Define the configuration of your cluster, such as the number of worker nodes and the node flavours.
Create the cluster by running pcluster create -c ./config ${CLUSTER_NAME}
Connect to the cluster and execute a test Nextflow workflow to check that everything is working.

See the GitHub repository for full details. A few things to note about this.

Firstly the cluster comprises a single master node from where workflows are launched and a number of worker nodes where the computations take place. Nextflow launches the workflow and schedules the tasks using SLURM. Each task is executed as a Singularity container which is generated from a Docker image. Yes, there is a lot going on here, but much of this is hidden from view.

Secondly a volume is created and shared across all master and worker nodes. This is how data is shared between the different tasks. We choose to use an EFS volume, but you can use and EBS ones instead.

Next, you have full control over the flavours of the master and worker nodes, so you can have as many workers as you need, and you can specify to use spot instances to reduce the costs. The workers are created when there is work to do and when the work is complete they are terminated, again to reduce costs.

And finally, Parallel Cluster has a whole range of options to consider. Consult the docs for full details.

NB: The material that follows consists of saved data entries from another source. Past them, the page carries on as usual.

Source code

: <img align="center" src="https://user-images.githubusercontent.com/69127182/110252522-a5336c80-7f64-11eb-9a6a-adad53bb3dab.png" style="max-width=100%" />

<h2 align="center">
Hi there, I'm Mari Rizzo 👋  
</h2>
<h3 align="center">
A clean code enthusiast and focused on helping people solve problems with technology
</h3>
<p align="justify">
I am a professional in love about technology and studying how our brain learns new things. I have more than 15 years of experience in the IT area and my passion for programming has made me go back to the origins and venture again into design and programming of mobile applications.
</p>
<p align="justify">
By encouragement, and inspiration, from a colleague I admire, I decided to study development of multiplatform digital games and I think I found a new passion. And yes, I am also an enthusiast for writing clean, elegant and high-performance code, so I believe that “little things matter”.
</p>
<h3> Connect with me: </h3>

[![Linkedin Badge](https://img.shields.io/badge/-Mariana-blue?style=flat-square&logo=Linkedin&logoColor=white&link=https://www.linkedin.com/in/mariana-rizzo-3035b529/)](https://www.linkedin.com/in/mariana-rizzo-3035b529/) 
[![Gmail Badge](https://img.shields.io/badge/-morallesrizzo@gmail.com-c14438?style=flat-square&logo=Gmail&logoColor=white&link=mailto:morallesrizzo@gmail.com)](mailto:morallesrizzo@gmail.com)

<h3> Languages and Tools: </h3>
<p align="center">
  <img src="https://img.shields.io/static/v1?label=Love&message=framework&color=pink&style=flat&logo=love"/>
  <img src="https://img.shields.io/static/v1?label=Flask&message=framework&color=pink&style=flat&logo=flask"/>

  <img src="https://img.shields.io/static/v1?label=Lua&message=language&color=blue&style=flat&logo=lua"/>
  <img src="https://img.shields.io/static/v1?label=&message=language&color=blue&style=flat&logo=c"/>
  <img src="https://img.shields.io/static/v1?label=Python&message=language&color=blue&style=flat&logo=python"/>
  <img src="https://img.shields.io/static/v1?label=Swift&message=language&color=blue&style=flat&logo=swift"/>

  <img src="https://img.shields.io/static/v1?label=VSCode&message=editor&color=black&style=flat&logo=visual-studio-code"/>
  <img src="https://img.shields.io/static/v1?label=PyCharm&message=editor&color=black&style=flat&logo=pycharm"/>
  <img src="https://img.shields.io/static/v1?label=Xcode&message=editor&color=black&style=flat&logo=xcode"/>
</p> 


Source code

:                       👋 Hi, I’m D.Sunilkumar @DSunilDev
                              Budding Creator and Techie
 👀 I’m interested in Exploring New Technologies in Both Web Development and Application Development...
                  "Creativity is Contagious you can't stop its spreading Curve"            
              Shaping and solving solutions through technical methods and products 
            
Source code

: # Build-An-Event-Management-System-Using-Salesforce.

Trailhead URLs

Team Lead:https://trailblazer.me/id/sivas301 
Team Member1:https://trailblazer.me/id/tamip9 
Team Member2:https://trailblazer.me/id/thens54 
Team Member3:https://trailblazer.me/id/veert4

So at this stage we have a cluster ready and have run a simple ‘hello world’ workflow on it. What about running a real docking workflow? Well we have lots of examples of this and it really depends on what your starting point is. e.g. have you already prepared your ligands, do you want to enumerate microstates, tautomers or chiral centres, what docking tool and protocol do you want to run, how do you want to post process the generated poses so that you can filter down on the most interesting. We will likely cover many of these topics at a later stage, but for simplicity we’ll run a simple docking protocol using rDock using candidate ligands that are already prepared. The data for this is in the docking directory of the repo. To run this just copy those files to the master node and run nextflow run main.nf. You should see something like this:

$ nextflow run main.nf --num_dockings 5
N E X T F L O W  ~  version 21.04.1
Launching `main.nf` [reverent_lovelace] - revision: e819a8e100
[-        ] process > sdsplit -
executor >  slurm (412)
[29/25b0bb] process > sdsplit     [100%] 1 of 1 ✔
[b8/43764b] process > rdock (410) [100%] 410 of 410 ✔
[fe/e82585] process > results     [100%] 1 of 1 ✔
Completed at: 28-May-2021 12:28:31
Duration    : 2h 44m 27s
CPU hours   : 31.9
Succeeded   : 412

The target is DHFR and the ligands are 1000 diverse molecules from the ChemSpace dataset that are similar in size to the natural ligand, with those molecules enumerated with respect to charges, tautomers and undefined chiral centres. The resulting 10,226 ligands are split into 410 chunks of 25 and docked using rDock, and then the individual results collated and filtered. This is only a simple example of what can be done, but does at least illustrate how to run a computationally demanding workflow on EC2 using Parallel Cluster and Nextflow.